To understand the 2008 Buick Enclave, you’ve got to understand the luxury segment of the Chinese automobile market in which Buick is a top seller.

That’s Buick as in B-U-I-C-K, long an ignored player in the U.S. automobile business and frequently the butt of geriatric jokes, as in: “He’s so old he still drives a Buick.”

Buick has been in China since 1912. There, it is a revered automotive badge, especially among the country’s upper-income groups who demand top quality and who hold prestige and honor — they call it “face” — as sacrosanct.

Buick’s status in China probably surprises many Americans, as it surprised me on several visits to Shanghai General Motors, a 50-50 joint venture between General Motors and Shanghai Automotive Industry, established in June 1997.

I said I was “surprised.” That’s an understatement. I was shocked beyond belief by China’s acceptance of Buicks. Moreover, I was stunned by the superior quality of the Chinese Buicks I drove (on a Shanghai GM test track) and saw.

Those Buicks were better than any Buicks I’d ever driven or seen in the United States. They were solid and whisper-quiet. Fit and finish were impeccable. Interior craftsmanship — the way materials blended with one another; the impressive attention to detail on the smallest items, such as the feel and weight of glove-compartment doors — was awe-inspiring.

It made me angry. I became the unruly guest railing at my GM hosts for what I thought was a slap in the face to GM’s home market. “Why do you guys give this kind of Buick to the Chinese while giving us crappy Buicks at home?” I asked.

I was in no mood for polite talk. Nor was I mollified by an answer from one of the Shanghai GM officials: “This is what the Chinese market expects from Buick,” he said.

Say what?

I wanted to punch him. I chose sarcasm instead.

“I suppose that means GM plans to live up to the expectations of the American market and stop selling Buicks in America,” I said.

He assured me that I was wrong.

NUTS & BOLTS 2008 Buick Enclave CXL

Complaints: We drove this one nearly 700 miles loaded and unloaded. (Ria managed to stuff it with 600 pounds of luggage and still have space for three people.) That’s not enough driving to find out everything that might be wrong with a vehicle. But it’s enough to decide that we like the Enclave CXL pretty much the way it was delivered to us. No complaints at this writing.

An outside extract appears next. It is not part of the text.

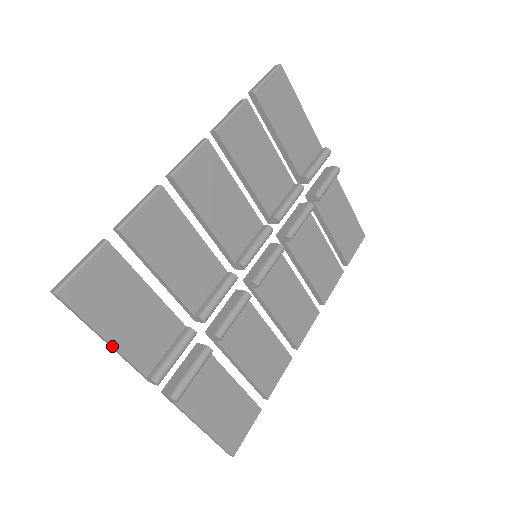
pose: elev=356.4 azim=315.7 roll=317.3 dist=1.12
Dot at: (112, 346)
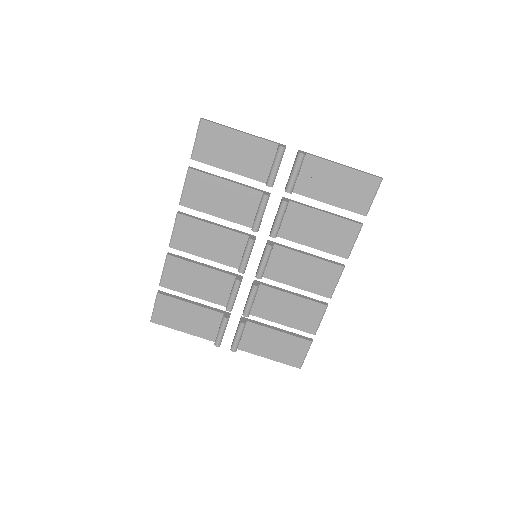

Drive, acceleration and handling: Ride and handling are superior. Acceleration is very good. The Enclave has the best riding position of any crossover utility vehicle, wagon, minivan or sport-utility vehicle we’ve tested so far. Drivers have a nearly 360-degree view of the road. That inspires confidence behind the wheel. Acceleration will please normal drivers, such as those who understand that the Enclave is a family hauler, as opposed to a race car. Head-turning quotient: Beautiful exterior sculpture, exquisite interior, all rendered with attitude. Bravo!

Body style/layout: The Buick Enclave is a front-engine, full-size, luxury crossover utility vehicle/tall wagon. It is available with front-wheel-drive or the tested all-wheel-drive. There are two trim levels, base CX and upscale CXL.

Engine/transmission: The standard Enclave engine is a 3.6-liter, 24-valve V-6 that develops 275 horsepower at 6,600 revolutions per minute and 251 foot-pounds of torque at 3,200 revolutions per minute. The engine is mated to a six-speed automatic transmission that also can be shifted manually.

Capacities: There is seating for up to eight people depending on the seating configuration chosen. Maximum cargo capacity is 116 cubic feet. Maximum payload, the weight of what can be carried onboard, is 1,475 pounds. The Enclave can be equipped to tow up to 4,500 pounds. Fuel capacity is 22 gallons of recommended regular unleaded gasoline.

Mileage: With all of Ria’s luggage, we got 19 miles per gallon on a highway run. But with only two occupants and light-to-no cargo, we got nearly 22 miles per gallon on the highway.

Safety: Side and head air bags and electronic stability and traction control are standard equipment.

Price: Base price on the tested 2008 Buick Enclave CXL with all-wheel-drive is $36,255. Dealer’s invoice price on the base model is $33,898. Price as tested is $43,675, including $6,685 in options (onboard navigation with backup camera, rear parking proximity warning system, dual moonroof, Bose premium sound system with iPod and MP3 support capability, 19-inch chrome wheels, among other items) and a $735 destination charge. Dealer’s price as tested is $40,182. Prices sourced from Buick and www.edmunds.com.

Purse-strings note: The Enclave sits at the head of the line of GM’s crossover trio, including the Saturn Outlook and GMC Acadia. The Outlook is friendlier to the purses of young families. The Acadia is for people who really wanted an SUV, but who can’t live with the opprobrium of owning one.